Data shown Block Start
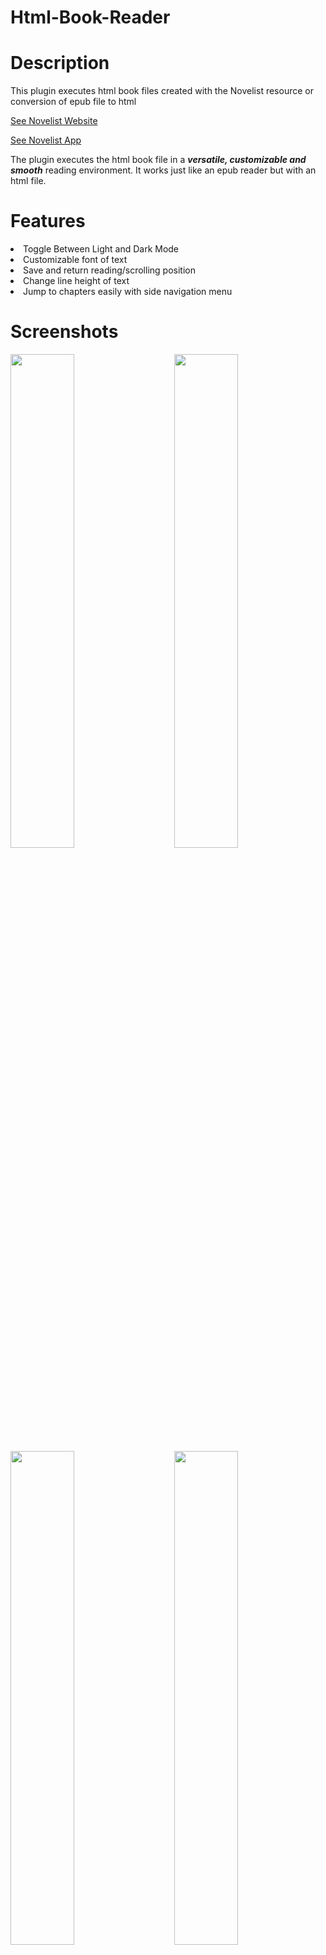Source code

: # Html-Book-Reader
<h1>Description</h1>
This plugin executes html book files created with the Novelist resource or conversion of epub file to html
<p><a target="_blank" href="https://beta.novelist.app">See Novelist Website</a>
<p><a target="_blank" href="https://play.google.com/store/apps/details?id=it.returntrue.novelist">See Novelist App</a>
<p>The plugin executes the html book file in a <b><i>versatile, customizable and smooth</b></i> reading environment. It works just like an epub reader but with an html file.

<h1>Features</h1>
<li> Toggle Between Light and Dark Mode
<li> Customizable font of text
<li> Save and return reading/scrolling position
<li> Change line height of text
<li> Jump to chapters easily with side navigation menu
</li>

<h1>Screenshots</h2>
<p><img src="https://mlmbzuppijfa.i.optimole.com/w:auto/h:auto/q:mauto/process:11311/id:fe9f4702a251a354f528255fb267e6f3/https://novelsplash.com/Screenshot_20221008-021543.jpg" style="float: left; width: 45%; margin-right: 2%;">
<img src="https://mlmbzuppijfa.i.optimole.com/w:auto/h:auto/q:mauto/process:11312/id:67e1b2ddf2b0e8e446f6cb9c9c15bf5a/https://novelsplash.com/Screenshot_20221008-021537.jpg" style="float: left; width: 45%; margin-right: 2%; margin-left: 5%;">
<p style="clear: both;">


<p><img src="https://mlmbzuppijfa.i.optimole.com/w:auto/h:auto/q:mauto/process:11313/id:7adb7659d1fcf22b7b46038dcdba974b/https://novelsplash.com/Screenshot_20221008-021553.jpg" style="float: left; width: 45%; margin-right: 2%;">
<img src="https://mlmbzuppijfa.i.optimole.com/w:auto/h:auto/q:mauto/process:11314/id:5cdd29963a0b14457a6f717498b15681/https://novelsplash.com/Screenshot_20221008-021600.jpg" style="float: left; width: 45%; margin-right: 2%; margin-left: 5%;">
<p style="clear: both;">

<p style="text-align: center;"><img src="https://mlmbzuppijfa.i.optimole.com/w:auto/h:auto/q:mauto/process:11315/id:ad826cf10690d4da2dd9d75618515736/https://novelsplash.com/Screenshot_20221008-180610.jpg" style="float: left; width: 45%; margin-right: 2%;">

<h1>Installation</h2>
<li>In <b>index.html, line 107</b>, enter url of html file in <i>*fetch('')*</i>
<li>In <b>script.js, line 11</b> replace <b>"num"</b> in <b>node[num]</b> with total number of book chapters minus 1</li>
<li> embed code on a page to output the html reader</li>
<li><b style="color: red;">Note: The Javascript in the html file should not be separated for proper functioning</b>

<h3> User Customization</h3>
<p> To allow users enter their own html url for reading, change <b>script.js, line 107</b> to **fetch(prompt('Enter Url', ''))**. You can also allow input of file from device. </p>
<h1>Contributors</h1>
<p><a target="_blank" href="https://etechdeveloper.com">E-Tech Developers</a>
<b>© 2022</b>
Data shown Block End
Data shown Block Start
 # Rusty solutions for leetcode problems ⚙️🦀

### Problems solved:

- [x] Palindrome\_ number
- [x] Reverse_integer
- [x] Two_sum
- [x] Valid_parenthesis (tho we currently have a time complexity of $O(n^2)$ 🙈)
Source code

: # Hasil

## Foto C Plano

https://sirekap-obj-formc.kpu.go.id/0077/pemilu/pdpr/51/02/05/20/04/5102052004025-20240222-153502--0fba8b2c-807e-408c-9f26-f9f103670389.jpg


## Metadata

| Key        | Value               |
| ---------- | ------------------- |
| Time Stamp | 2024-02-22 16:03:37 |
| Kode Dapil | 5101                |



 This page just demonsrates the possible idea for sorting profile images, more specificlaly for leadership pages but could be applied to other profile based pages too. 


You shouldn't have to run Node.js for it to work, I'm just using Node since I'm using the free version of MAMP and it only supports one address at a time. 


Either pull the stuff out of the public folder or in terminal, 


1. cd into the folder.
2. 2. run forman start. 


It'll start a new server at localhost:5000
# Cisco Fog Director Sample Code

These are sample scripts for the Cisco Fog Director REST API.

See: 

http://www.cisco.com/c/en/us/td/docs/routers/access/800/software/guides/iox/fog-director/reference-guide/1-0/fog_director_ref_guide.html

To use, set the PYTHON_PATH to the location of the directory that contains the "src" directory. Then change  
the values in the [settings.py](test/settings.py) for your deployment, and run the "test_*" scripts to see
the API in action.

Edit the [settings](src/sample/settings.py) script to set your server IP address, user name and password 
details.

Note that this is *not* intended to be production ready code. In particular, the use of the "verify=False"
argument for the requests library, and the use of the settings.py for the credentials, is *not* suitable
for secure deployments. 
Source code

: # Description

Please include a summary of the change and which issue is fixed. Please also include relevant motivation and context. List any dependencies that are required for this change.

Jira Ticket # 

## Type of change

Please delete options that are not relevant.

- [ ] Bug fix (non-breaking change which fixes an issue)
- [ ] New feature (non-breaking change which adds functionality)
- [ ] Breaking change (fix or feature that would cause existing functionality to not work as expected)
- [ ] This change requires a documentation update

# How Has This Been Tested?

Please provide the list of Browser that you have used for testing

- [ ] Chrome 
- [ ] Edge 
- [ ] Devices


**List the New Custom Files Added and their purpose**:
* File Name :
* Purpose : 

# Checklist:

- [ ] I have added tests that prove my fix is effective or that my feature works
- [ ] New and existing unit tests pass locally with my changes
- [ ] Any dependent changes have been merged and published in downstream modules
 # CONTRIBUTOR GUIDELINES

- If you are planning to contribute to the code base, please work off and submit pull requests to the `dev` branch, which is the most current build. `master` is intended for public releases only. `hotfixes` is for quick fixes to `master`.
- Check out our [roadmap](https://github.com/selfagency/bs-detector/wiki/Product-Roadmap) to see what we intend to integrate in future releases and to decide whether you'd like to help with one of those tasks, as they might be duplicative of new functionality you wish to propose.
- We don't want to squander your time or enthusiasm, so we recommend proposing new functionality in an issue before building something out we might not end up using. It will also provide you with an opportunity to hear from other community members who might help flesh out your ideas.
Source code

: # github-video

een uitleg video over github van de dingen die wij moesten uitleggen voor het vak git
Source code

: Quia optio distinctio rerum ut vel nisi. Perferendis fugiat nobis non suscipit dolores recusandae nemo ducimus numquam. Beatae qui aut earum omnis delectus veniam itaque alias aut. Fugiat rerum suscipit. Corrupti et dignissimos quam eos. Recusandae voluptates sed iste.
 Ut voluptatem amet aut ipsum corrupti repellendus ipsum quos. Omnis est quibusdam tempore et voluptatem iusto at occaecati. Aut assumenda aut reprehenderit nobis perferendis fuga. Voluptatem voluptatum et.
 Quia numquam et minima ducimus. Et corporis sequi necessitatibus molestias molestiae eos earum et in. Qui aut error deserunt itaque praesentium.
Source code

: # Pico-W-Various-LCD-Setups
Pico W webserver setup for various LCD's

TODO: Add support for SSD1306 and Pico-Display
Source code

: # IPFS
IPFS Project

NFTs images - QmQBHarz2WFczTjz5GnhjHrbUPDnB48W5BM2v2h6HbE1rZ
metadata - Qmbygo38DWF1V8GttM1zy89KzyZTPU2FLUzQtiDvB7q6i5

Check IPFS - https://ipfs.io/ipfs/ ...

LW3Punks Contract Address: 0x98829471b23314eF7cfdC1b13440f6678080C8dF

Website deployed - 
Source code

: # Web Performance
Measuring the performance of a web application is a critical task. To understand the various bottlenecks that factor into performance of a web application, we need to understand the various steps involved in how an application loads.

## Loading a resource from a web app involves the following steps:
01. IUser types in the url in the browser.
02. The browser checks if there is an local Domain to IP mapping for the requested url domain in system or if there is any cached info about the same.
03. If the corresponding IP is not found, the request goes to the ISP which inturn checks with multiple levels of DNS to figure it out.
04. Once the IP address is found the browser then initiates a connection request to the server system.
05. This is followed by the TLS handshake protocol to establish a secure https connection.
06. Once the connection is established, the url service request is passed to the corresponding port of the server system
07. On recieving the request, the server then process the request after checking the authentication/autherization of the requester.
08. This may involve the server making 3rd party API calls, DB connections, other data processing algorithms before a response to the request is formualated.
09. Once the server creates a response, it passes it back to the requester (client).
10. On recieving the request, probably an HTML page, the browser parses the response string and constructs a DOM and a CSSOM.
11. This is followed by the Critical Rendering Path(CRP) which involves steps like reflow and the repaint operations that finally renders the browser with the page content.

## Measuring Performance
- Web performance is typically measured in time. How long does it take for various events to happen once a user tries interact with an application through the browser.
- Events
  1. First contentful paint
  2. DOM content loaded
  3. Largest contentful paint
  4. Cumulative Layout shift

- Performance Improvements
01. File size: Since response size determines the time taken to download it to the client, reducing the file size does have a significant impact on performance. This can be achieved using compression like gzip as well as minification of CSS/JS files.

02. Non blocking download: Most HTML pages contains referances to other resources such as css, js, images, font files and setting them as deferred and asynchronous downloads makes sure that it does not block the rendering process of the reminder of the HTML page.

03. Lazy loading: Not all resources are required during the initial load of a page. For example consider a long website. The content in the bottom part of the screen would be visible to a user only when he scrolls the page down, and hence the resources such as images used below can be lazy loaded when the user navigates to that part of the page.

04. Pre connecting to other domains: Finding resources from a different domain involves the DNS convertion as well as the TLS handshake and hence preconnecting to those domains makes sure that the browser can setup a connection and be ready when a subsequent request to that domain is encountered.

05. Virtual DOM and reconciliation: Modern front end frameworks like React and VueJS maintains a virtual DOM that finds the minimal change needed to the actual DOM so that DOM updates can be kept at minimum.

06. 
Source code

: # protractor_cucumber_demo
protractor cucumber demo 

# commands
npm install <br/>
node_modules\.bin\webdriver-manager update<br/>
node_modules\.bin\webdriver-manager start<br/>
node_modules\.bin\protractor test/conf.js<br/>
Data shown Block End
### Prompt:
Copy every line from the rows above that contains the word "chapters", and omit all other lines.

### Task result:
<li> Jump to chapters easily with side navigation menu
<li>In <b>script.js, line 11</b> replace <b>"num"</b> in <b>node[num]</b> with total number of book chapters minus 1</li>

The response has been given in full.